New Bluetooth Add-on for Palm Vx
Red-M, a supplier of advanced Bluetooth networking products, has just launched the Red-M Blade, a Bluetooth clip-on for the Palm Vx, giving it short-range wireless networking capabilities. Its design allows the handheld to be placed in its cradle without removing the clip-on. Combined with Red-M's BladeLink software, connection in the office, home, or on the road is seamless and automatic. It will be available in retail stores this month for $200.
When in the office or at home, the Red-M Blade can link to a Bluetooth network, such as that provided by Red-M's 3000AS access server and 1000AP access point devices, to allow access to local information and the Internet.
When out of the office the Red-M Blade can connect to a Bluetooth-enabled mobile phone to allow access to the Internet. It will identify and can connect with other authorized Bluetooth devices, such as a PC, to allow wireless synchronization. It can also communicate with other Bluetooth-enabled Palm powered devices for applications like game playing.
It uses the Palm's own internal battery and the company estimates that a charge will last both devices for two days with normal use.

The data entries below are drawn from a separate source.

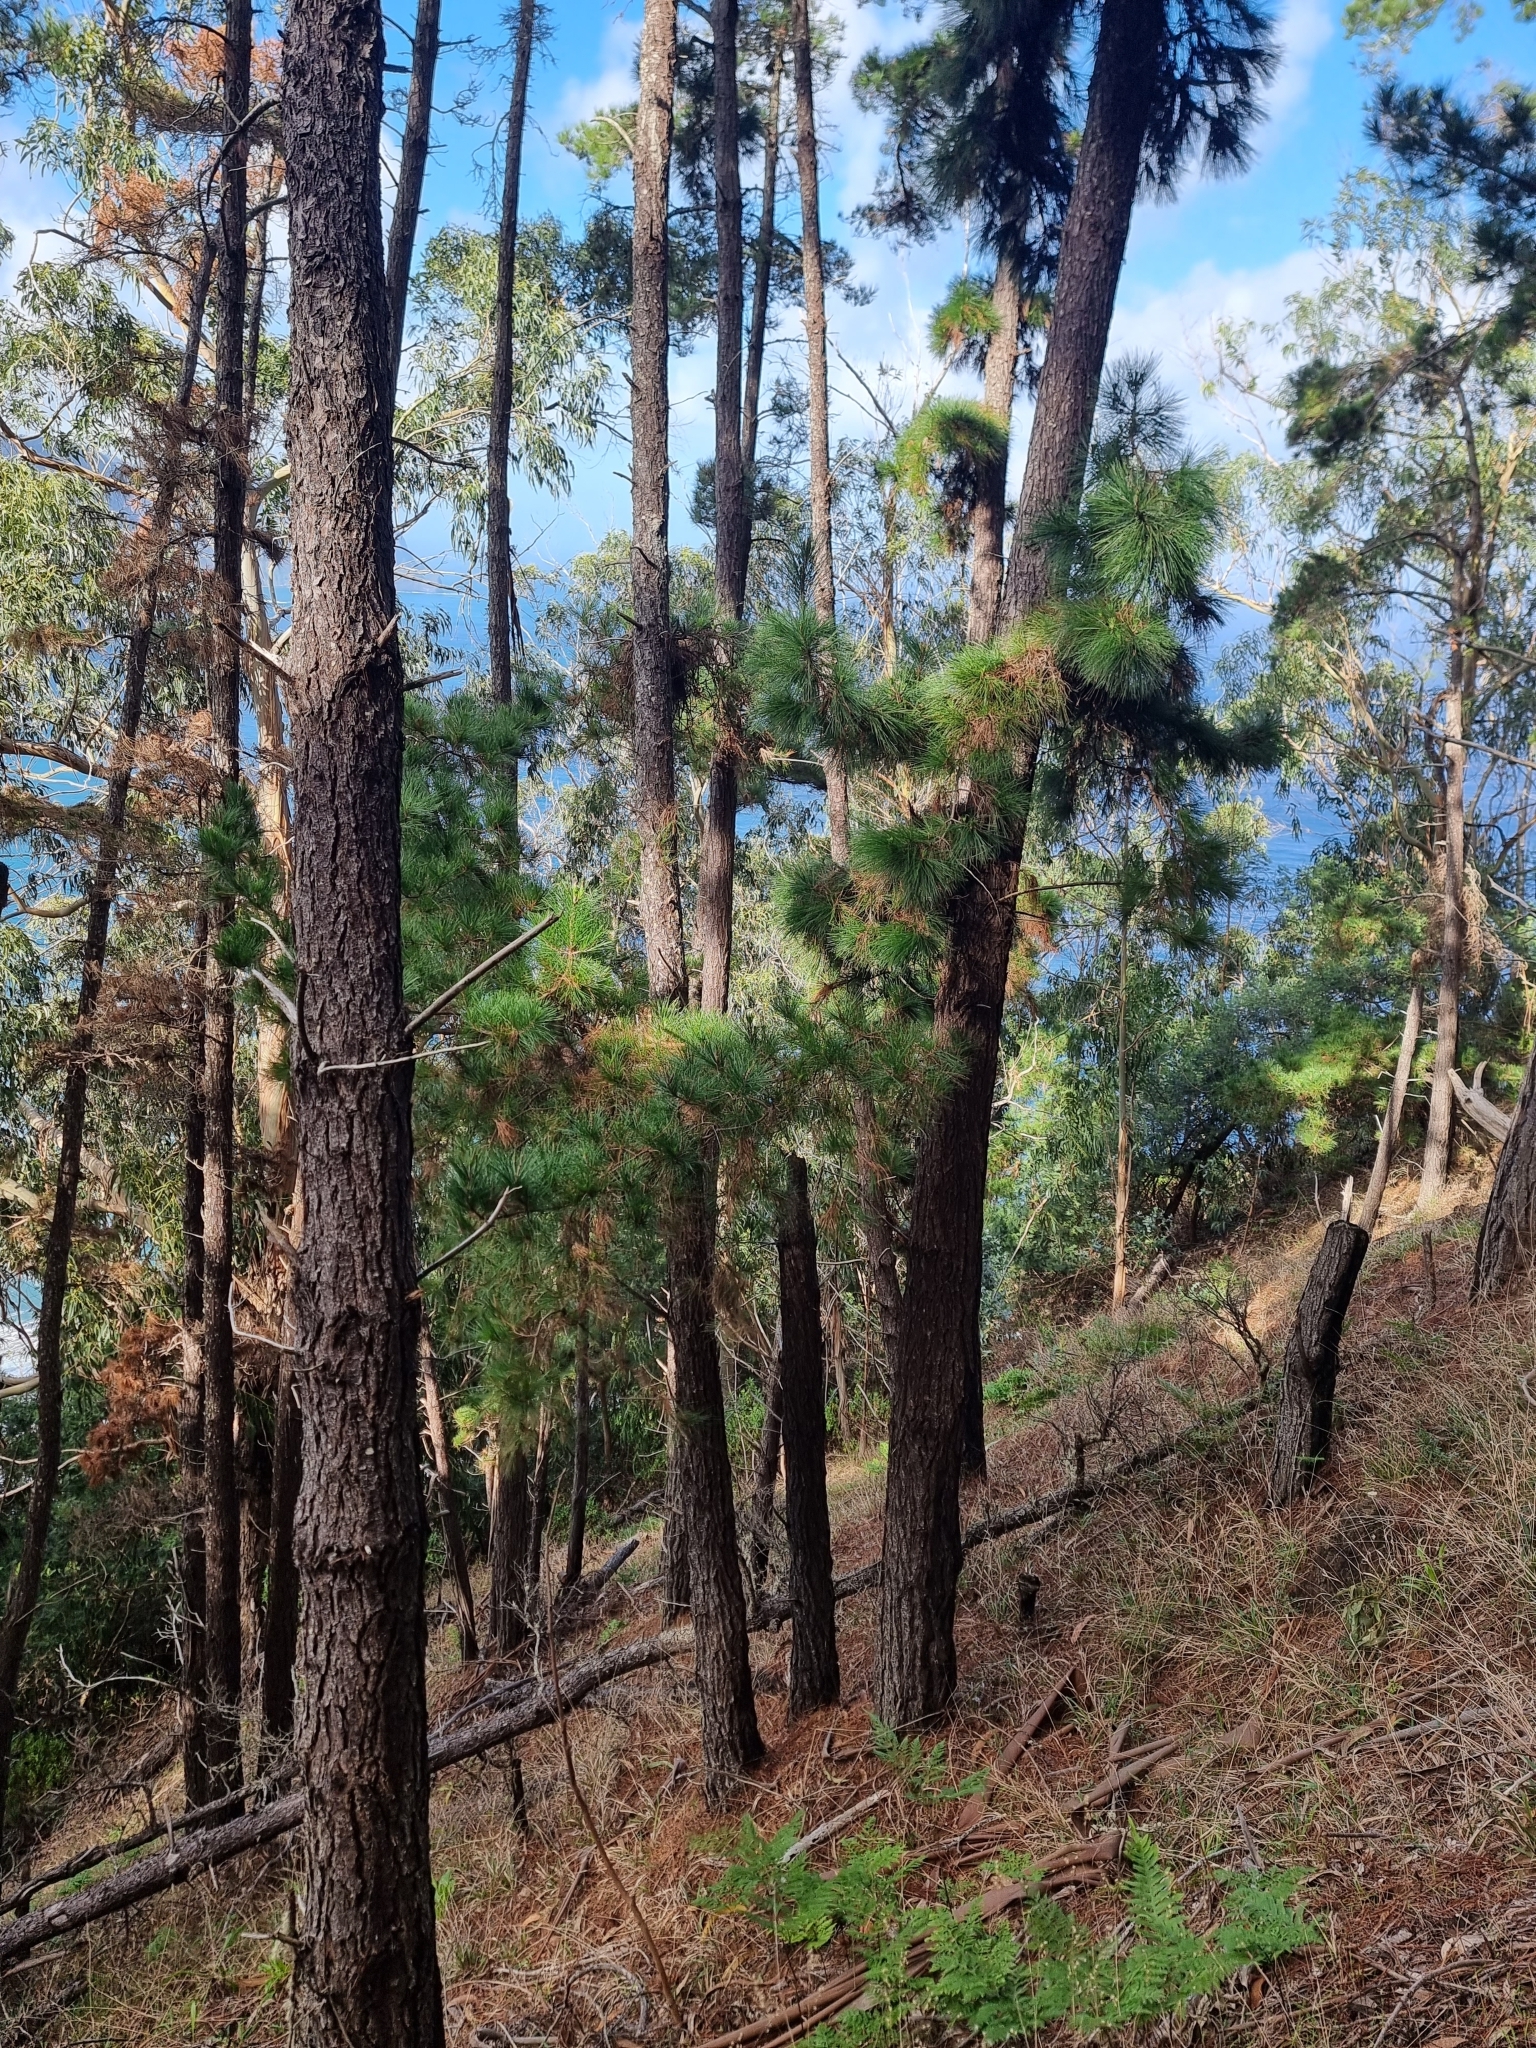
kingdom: Plantae
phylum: Tracheophyta
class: Pinopsida
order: Pinales
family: Pinaceae
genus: Pinus
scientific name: Pinus pinaster
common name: Maritime pine
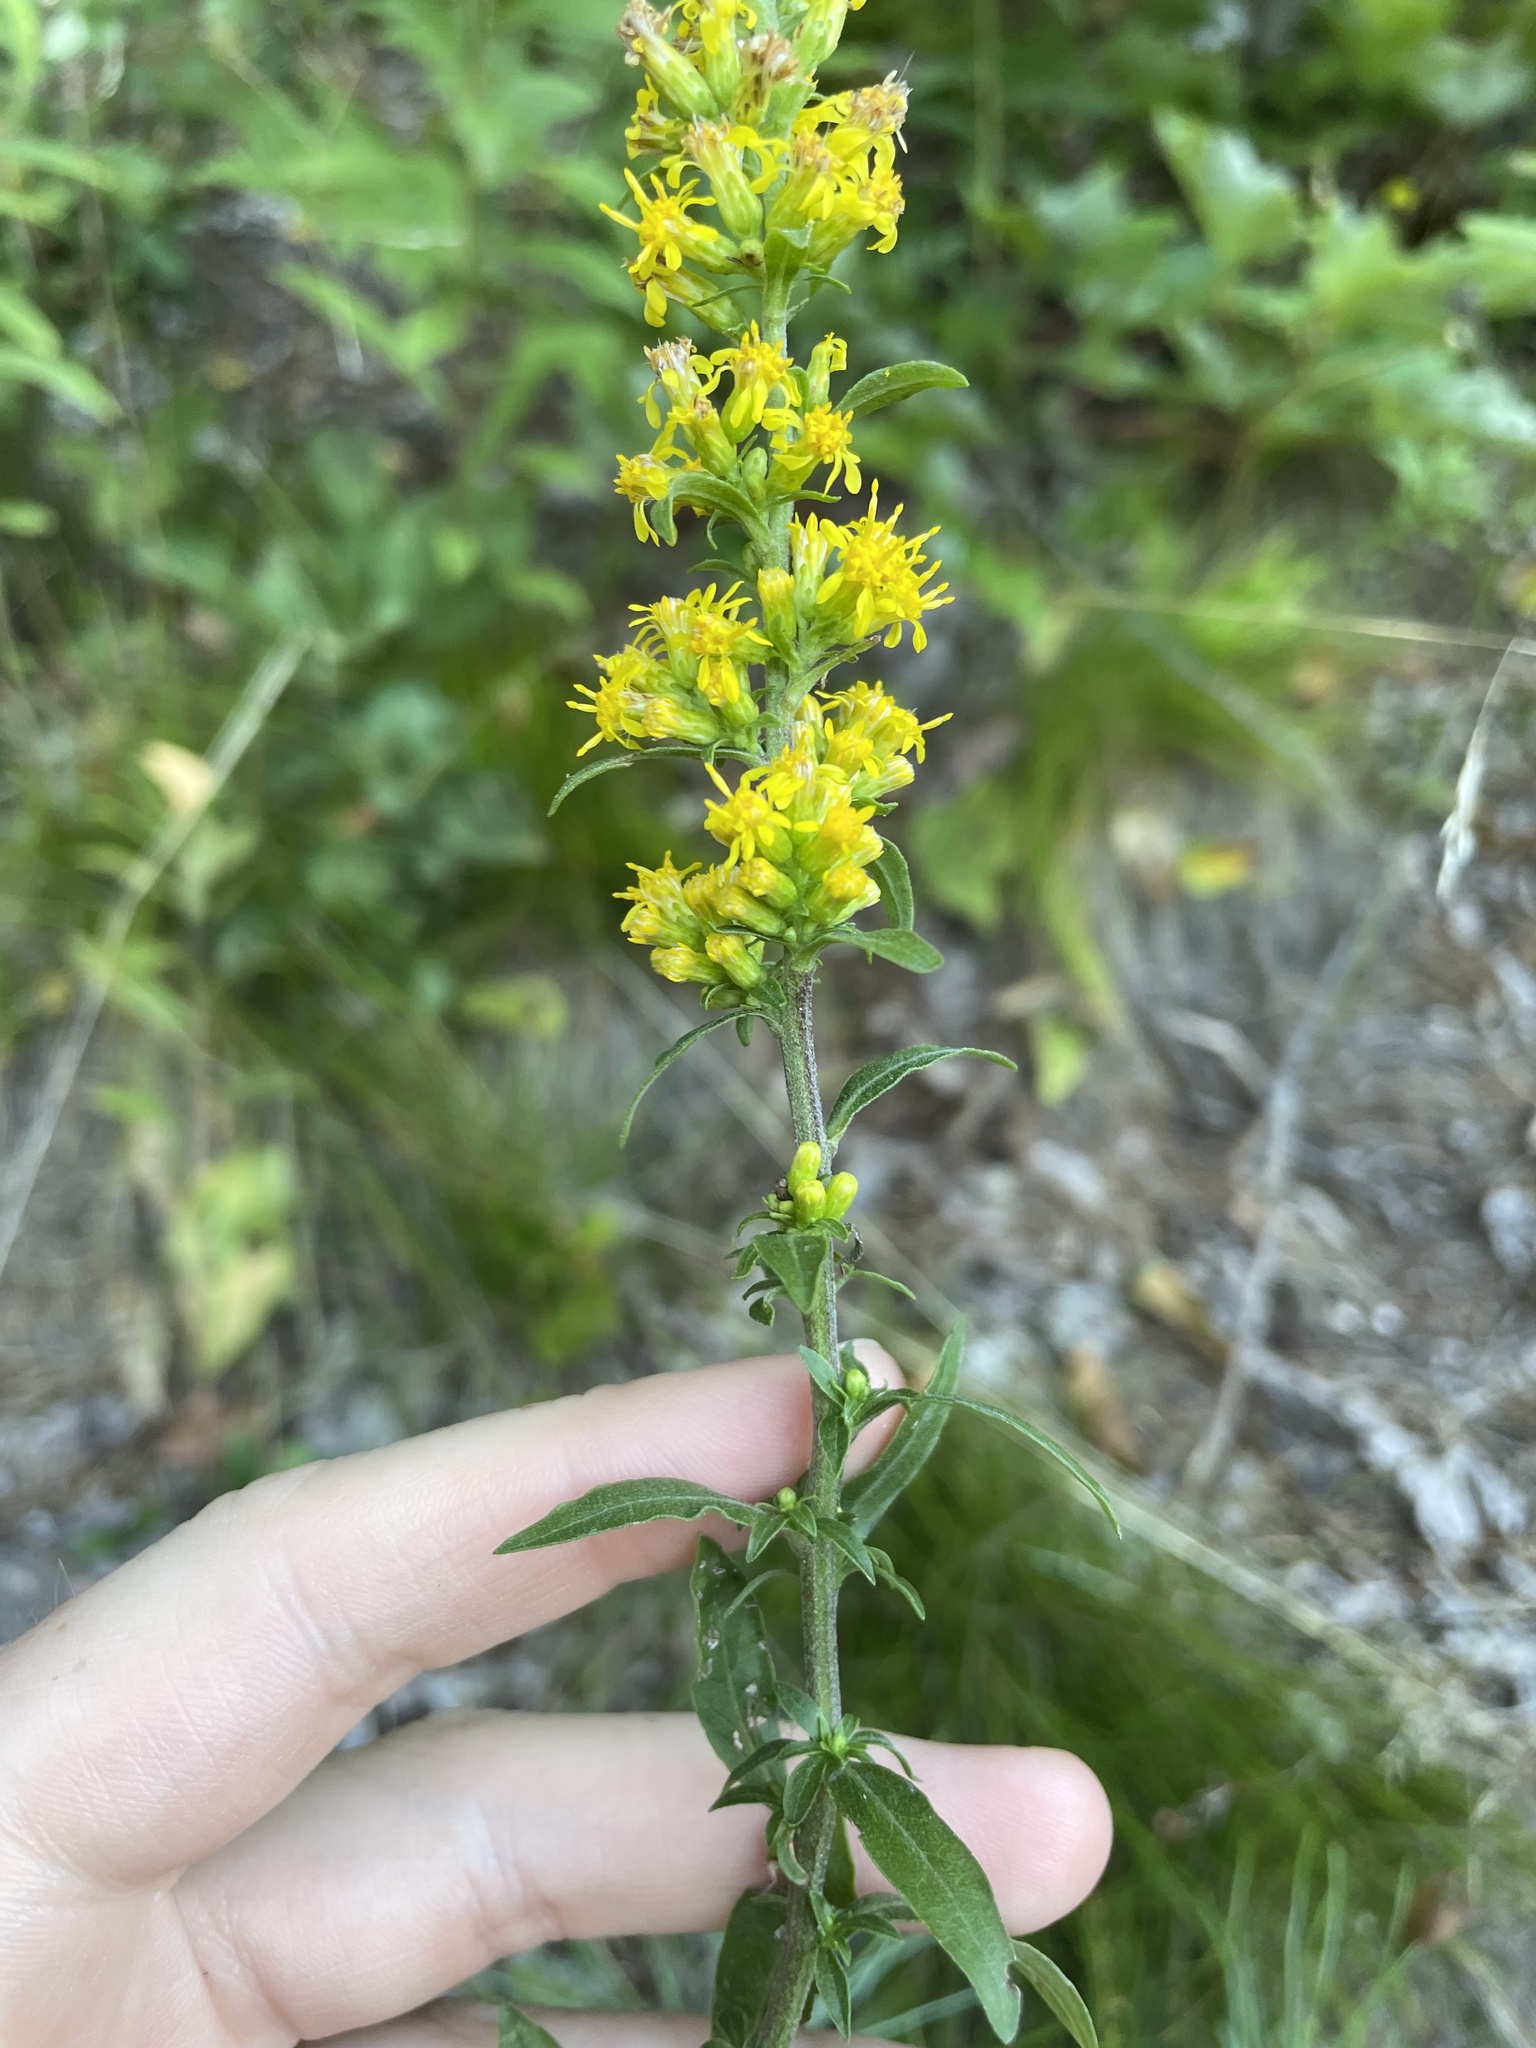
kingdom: Plantae
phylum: Tracheophyta
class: Magnoliopsida
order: Asterales
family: Asteraceae
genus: Solidago
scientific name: Solidago hispida
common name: Hairy goldenrod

Red-Mís Bluetooth management software allows users to view a list of all of the devices to which they are able to connect, this includes both personal end points such as PCs, PDAs, phones and also access points in a network. This lets users establish a connection from wherever they are within the Bluetooth network. If required, the user can restrict the number of devices and connect to only specific devices.
Many of the device's features are provided via software that is installed on the Palm. Upgrades that will support additional features and enhanced connectivity will be downloadable from the company's Web site.
John Cook, senior director of product marketing at Palm, Inc., adds, "We are delighted that Red-M is implementing a Bluetooth wireless application. The Red-M Blade combines the benefits of Bluetooth with the power of the Palm handheld to enable wireless access to relevant information."
Bluetooth is a specification for a small form-factor, low-cost, radio connection providing links between mobile computers, mobile phones and other portable and handheld devices, and connectivity to the Internet. The Bluetooth Special Interest Group, made up of leaders in the telecommunications, computing, and network industries, is driving development of the technology and bringing it to market. The Bluetooth SIG includes promoter companies 3Com, Ericsson, IBM, Intel, Lucent, Microsoft, Motorola, Nokia, Palm and Toshiba, and more than 1,800 adopter companies.